Gibbs concurs: “Instead of sending 100% of your business to whom you consider to be the absolute best producer of the widget you need to put into your auto, you may split your suppliers regionally, even if it costs you a couple of basis points on margin.”

That all sounds like a perfect storm: companies that were especially vulnerable to supply-chain disruption are now acting to protect themselves against very-low-probability events, and compromising quality, efficiency or both as a result.

But again, it is too easy to single-out Japan here: “Corporations everywhere pushed the concentration of suppliers a little too hard,” says Gibbs. And it is also easy to blow the issue out of proportion and miss the strides corporate Japan has already made to diversify its suppliers, particularly in its pursuit of profits in emerging Asia.

“Japanese companies already have to be international in their production sites because of foreign exchange risk, and the earthquake is accelerating that trend,” says Sasaki. “They are already sourcing components locally.”

As Sasaki suggests, these moves had little to do with natural disasters and everything to do with a financial one, compounded by policy - the ever-strengthening Japanese yen. It long ago forced Japan’s exporters offshore - and shielded them from the worst of the power and supply-chain disruptions of 2011. When IPE asked its interviewees to rank four potential headwinds against corporate Japan in order of seriousness - yen strength, disruption due to the Tohoku disaster, Japan’s public debt, and a global economic slowdown - every one of them put the currency or a global slowdown at the top.
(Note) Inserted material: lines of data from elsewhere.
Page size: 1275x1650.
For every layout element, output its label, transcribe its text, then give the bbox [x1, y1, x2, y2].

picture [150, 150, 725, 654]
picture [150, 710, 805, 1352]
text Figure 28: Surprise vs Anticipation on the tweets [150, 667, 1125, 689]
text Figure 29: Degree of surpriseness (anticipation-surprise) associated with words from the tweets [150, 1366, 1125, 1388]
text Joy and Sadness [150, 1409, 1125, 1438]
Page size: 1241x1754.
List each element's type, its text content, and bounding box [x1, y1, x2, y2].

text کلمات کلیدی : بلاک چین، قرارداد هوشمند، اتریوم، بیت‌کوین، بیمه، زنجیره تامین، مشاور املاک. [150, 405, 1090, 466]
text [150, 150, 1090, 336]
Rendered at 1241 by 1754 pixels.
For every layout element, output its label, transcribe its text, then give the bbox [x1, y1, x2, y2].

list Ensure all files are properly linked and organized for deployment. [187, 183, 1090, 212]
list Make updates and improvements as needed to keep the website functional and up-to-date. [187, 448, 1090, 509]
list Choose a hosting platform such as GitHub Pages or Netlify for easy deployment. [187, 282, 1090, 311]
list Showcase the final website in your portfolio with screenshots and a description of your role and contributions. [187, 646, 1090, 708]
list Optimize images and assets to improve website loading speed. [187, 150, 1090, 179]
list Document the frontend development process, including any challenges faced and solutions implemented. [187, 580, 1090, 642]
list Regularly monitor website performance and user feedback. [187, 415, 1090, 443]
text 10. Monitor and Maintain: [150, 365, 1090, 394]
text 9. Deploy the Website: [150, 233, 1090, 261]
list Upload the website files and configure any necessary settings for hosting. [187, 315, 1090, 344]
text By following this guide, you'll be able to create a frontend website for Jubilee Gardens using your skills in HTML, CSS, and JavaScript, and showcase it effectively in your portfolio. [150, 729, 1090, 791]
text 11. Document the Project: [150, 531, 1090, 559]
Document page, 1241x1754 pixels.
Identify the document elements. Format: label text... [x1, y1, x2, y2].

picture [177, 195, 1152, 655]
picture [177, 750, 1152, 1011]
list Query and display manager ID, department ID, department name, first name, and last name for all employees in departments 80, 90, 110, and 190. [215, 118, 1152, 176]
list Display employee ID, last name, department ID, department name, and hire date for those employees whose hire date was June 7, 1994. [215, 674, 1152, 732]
For corporate Japan, that’s as good as a sign saying: ‘Business as usual’. Higher wages and inflation is good news, as is a new political consensus on reducing debt, raising consumption taxes, and supporting trade initiatives like the Trans-Pacific Partnership - but these really pre-date and, for a while, looked like they might be derailed by the Tohoku disaster. The earthquake will not be the catalyst that finally unlocks the value in Japan. But what investor could be disappointed, when that fact stands as a testament to the scale of the triumph of its people and its companies in the face of catastrophe?